Spiekermann: Transhumanisten finden sich heute in den renommiertesten Forschungslabors, Universitäten, Konzernen und Polit-Institutionen. Ray Kurzweil, Leiter der technischen Entwicklung bei Google, etwa sagt in seinem Buch „Menschheit 2.0“ ganz klar, dass die Zukunft in der „GNR-Revolution“ liegt, der Genetik, Nanotechnologie und Robotik. Er beschreibt, wie sich eine Künstliche Intelligenz über die Menschen erhebt. Dort ist auch vom „Mind Uploading“ die Rede: Um unser Denken zu scannen, werden Nanoroboter ins Gehirn geschleust, um das so eingefangene Bewusstsein über WLAN auf dem Computer zu speichern. Die schlimmsten Experimente werden da angedacht. Dieses Buch liest sich für mich wie Hitlers „Mein Kampf“.
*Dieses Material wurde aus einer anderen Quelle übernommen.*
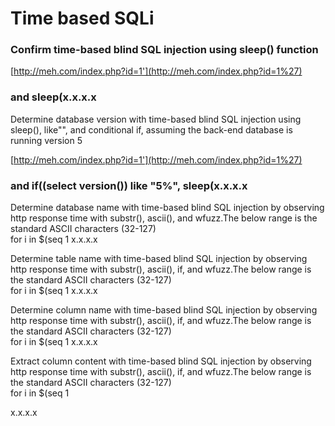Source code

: # **Time based SQLi**

### Confirm time-based blind SQL injection using sleep() function  

[http://meh.com/index.php?id=1'](http://meh.com/index.php?id=1%27)

### and sleep(x.x.x.x  
  
Determine database version with time-based blind SQL injection using sleep(), like"", and conditional if, assuming the back-end database is running version 5  

[http://meh.com/index.php?id=1'](http://meh.com/index.php?id=1%27)

### and if((select version()) like "5%", sleep(x.x.x.x  
  
Determine database name with time-based blind SQL injection by observing http response time with substr(), ascii(), and wfuzz.The below range is the standard ASCII characters (32-127)  
for i in $(seq 1 x.x.x.x  
  
Determine table name with time-based blind SQL injection by observing http response time with substr(), ascii(), if, and wfuzz.The below range is the standard ASCII characters (32-127)  
for i in $(seq 1 x.x.x.x  
  
Determine column name with time-based blind SQL injection by observing http response time with substr(), ascii(), if, and wfuzz.The below range is the standard ASCII characters (32-127)  
for i in $(seq 1 x.x.x.x  
  
Extract column content with time-based blind SQL injection by observing http response time with substr(), ascii(), if, and wfuzz.The below range is the standard ASCII characters (32-127)  
for i in $(seq 1

x.x.x.x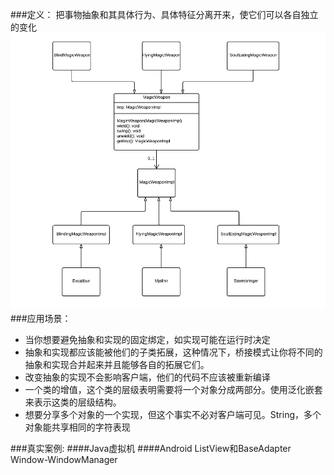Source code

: ###定义：
把事物抽象和其具体行为、具体特征分离开来，使它们可以各自独立的变化
![](./uml.png)
###应用场景：
* 当你想要避免抽象和实现的固定绑定，如实现可能在运行时决定
* 抽象和实现都应该能被他们的子类拓展，这种情况下，桥接模式让你将不同的抽象和实现合并起来并且能够各自的拓展它们。
* 改变抽象的实现不会影响客户端，他们的代码不应该被重新编译
* 一个类的增值，这个类的层级表明需要将一个对象分成两部分。使用泛化嵌套来表示这类的层级结构。
* 想要分享多个对象的一个实现，但这个事实不必对客户端可见。String，多个对象能共享相同的字符表现

###真实案例:
####Java虚拟机
####Android ListView和BaseAdapter Window-WindowManager
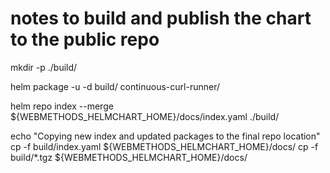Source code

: # notes to build and publish the chart to the public repo

mkdir -p ./build/

helm package -u -d build/ continuous-curl-runner/

helm repo index --merge ${WEBMETHODS_HELMCHART_HOME}/docs/index.yaml ./build/

echo "Copying new index and updated packages to the final repo location"
cp -f build/index.yaml ${WEBMETHODS_HELMCHART_HOME}/docs/
cp -f build/*.tgz ${WEBMETHODS_HELMCHART_HOME}/docs/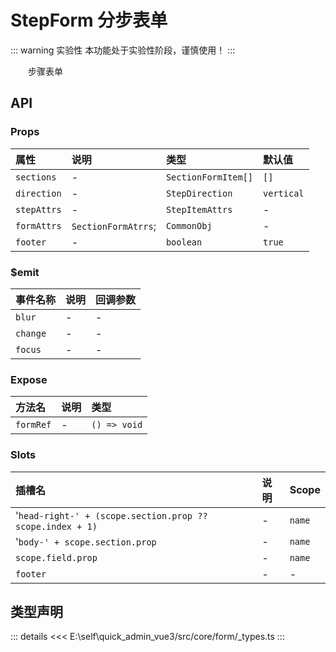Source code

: # StepForm 分步表单  <Badge class="title-badge" type="warning" text="beta" />

::: warning 实验性
本功能处于实验性阶段，谨慎使用！
:::

&emsp;&emsp;步骤表单


## API 

### Props

|属性|说明|类型|默认值|
|:---|:---|:---|:---|
|`sections`|-|`SectionFormItem[]`|`[]`|
|`direction`|-|`StepDirection`|`vertical`|
|`stepAttrs`|-|`StepItemAttrs`|-|
|`formAttrs`|`SectionFormAtrrs`;|`CommonObj`|-|
|`footer`|-|`boolean`|`true`|

### $emit

|事件名称|说明|回调参数|
|:---|:---|:---|
|`blur`|-|-|
|`change`|-|-|
|`focus`|-|-|

### Expose

|方法名|说明|类型|
|:---|:---|:---|
|`formRef`|-|`() => void`|

### Slots

|插槽名|说明|Scope|
|:---|:---|:---|
|'`head-right-' + (scope.section.prop ?? scope.index + 1)`|-|`name`|
|'`body-' + scope.section.prop`|-|`name`|
|`scope.field.prop`|-|`name`|
|`footer`|-|-|


## 类型声明

::: details
<<< E:\self\quick_admin_vue3/src/core/form/_types.ts
:::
DIE FURCHE: Kann man also sagen, die globale IT-Elite erliegt einem gefährlichen Fortschrittsdenken?
Spiekermann: Man darf da die IT-Prominenz nicht über einen Kamm scheren. Bei Elon Musk, Tim Cook oder Bill Gates habe ich das Gefühl, dass sie einen ganz normalen Menschenverstand haben.
DIE FURCHE: Wie würde ein gutes Leben mit Technologie aussehen?
Spiekermann: Technologie-Entwickler sollten an ihre Arbeit herangehen, wie wenn sie ihrem besten Freund ein Produkt zugute kommen lassen. Im Idealfall erlaubt unser Verhältnis zur Technik, dass die Maschine im Hintergrund wirkt und der Mensch seine Aufmerksamkeit und Kreativ-Potenziale frei entfalten kann. Zu beachten ist auch, dass wir leicht von den Maschinen abhängig werden können. Der Mensch hat die Verantwortung, sich zu disziplinieren – so wie man sich diszipliniert, weniger Alkohol zu trinken. Diese Art der Disziplinierung, die in so vielen Bereichen als selbstverständlich gilt, müssen wir jetzt auch im Umgang mit Technik erlernen.